*WHAT YOU WILL DO*:
Return the records below in full. Keep every word exact and skip the images.

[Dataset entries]

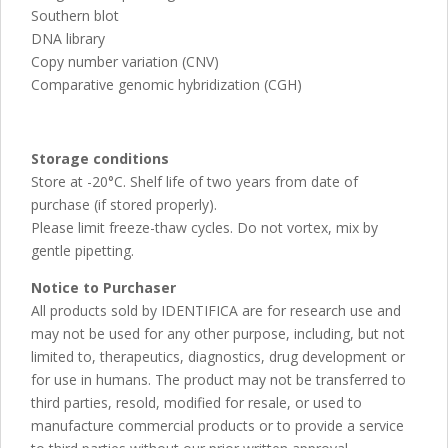
Southern blot
DNA library
Copy number variation (CNV)
Comparative genomic hybridization (CGH)
Storage conditions
Store at -20°C. Shelf life of two years from date of
purchase (if stored properly).
Please limit freeze-thaw cycles. Do not vortex, mix by
gentle pipetting.
Notice to Purchaser
All products sold by IDENTIFICA are for research use and
may not be used for any other purpose, including, but not
limited to, therapeutics, diagnostics, drug development or
for use in humans. The product may not be transferred to
third parties, resold, modified for resale, or used to
manufacture commercial products or to provide a service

*SOLUTION TO THE PROBLEM*:
Southern blot
DNA library
Copy number variation (CNV)
Comparative genomic hybridization (CGH)
Storage conditions
Store at -20°C. Shelf life of two years from date of
purchase (if stored properly).
Please limit freeze-thaw cycles. Do not vortex, mix by
gentle pipetting.
Notice to Purchaser
All products sold by IDENTIFICA are for research use and
may not be used for any other purpose, including, but not
limited to, therapeutics, diagnostics, drug development or
for use in humans. The product may not be transferred to
third parties, resold, modified for resale, or used to
manufacture commercial products or to provide a service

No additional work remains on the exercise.